> [READING PASSAGE]
━━━━━━━━━━━━━━━━━━━━

On Monday, we told you about how Mark Cuban’s appearance on Dancing with the Stars was going to be a total disaster, but a disaster that we were going to be glued to the tube for. Well, now it looks like the show just got a whole lot sexier…and sportier.

Of course, we gotta deal with the sexy first. Tom Brady’s super boo Gisele Bundchen is also being mentioned as a possible contestant though ABC has yet to reveal the actual list. We love the choice if this is true; after all, there is no such thing as too much Bundchen. And with that dumbass Cubes trying to cut a rug every week, we’re going to need some eye candy to help us overcome.

While nothing can top the excitement of having Gisele come to prime time TV, there are a few more sporting icons that will soon be donning glitter and sequence as they cha-cha-cha. Indy champ Helio Castroneves, boxing great Floyd Merriweather Jr., and Mr. Mean and Green himself, Lou Ferrigno, will also be on the show.

━━━━━━━━━━━━━━━━━━━━

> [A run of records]
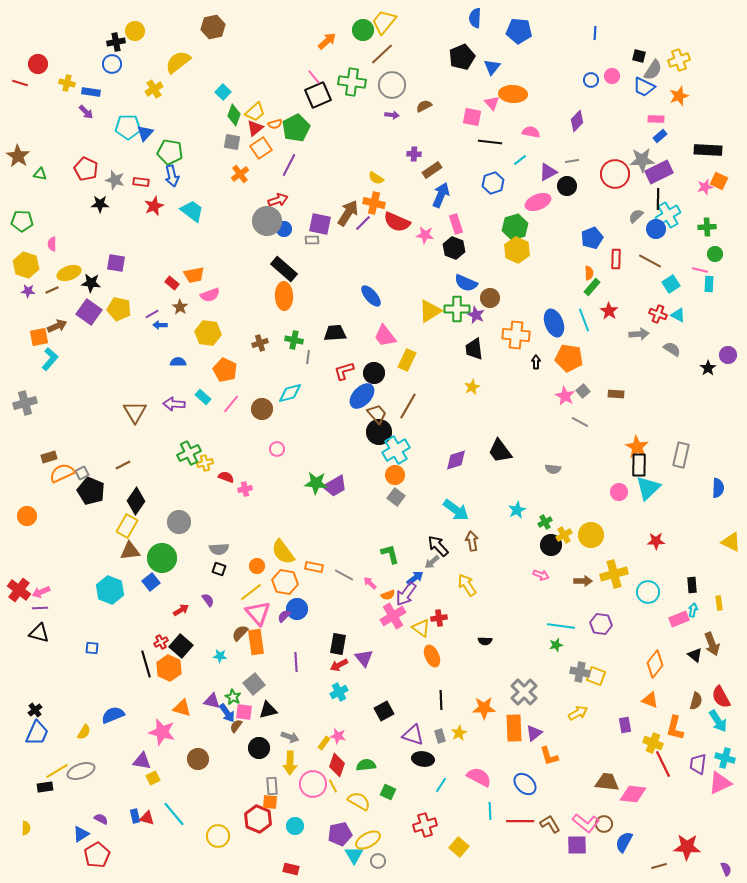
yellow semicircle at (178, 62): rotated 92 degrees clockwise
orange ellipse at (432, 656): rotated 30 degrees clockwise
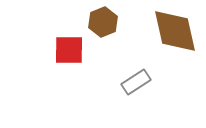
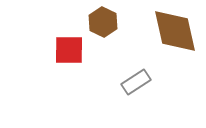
brown hexagon: rotated 12 degrees counterclockwise
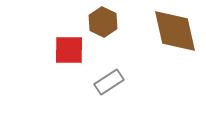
gray rectangle: moved 27 px left
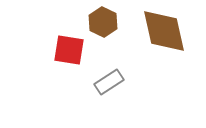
brown diamond: moved 11 px left
red square: rotated 8 degrees clockwise
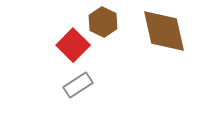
red square: moved 4 px right, 5 px up; rotated 36 degrees clockwise
gray rectangle: moved 31 px left, 3 px down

━━━━━━━━━━━━━━━━━━━━

> [GIVEN EXERCISE 1] Output the lines of the records verbatim, starting at the line that contains "red square: moved" and ending with the final line of the records.
> [GIVEN EXERCISE 2] Extend the post about the Dancing with the Stars lineup with the next passage, continuing from its final sentence.

> [WRITTEN RESPONSE 1]
red square: moved 4 px right, 5 px up; rotated 36 degrees clockwise
gray rectangle: moved 31 px left, 3 px down

> [WRITTEN RESPONSE 2]
Hopefully one season they change the scheduling of this show so that Chad Johnson can get into the mix now that the NFL is cracking down on the end zone celebrations. Until then we’ll be stuck with other dancers like these unconfirmed celebrities: Aaron Carter, Wayne Newton, Jane Seymour, Tori Spelling, Jennie Garth, Nia Peeples and Sabrina Bryan. See you on September 24 when Cuban gets schooled by a wax sculpture…oh, wait, that’s Wayne Newton.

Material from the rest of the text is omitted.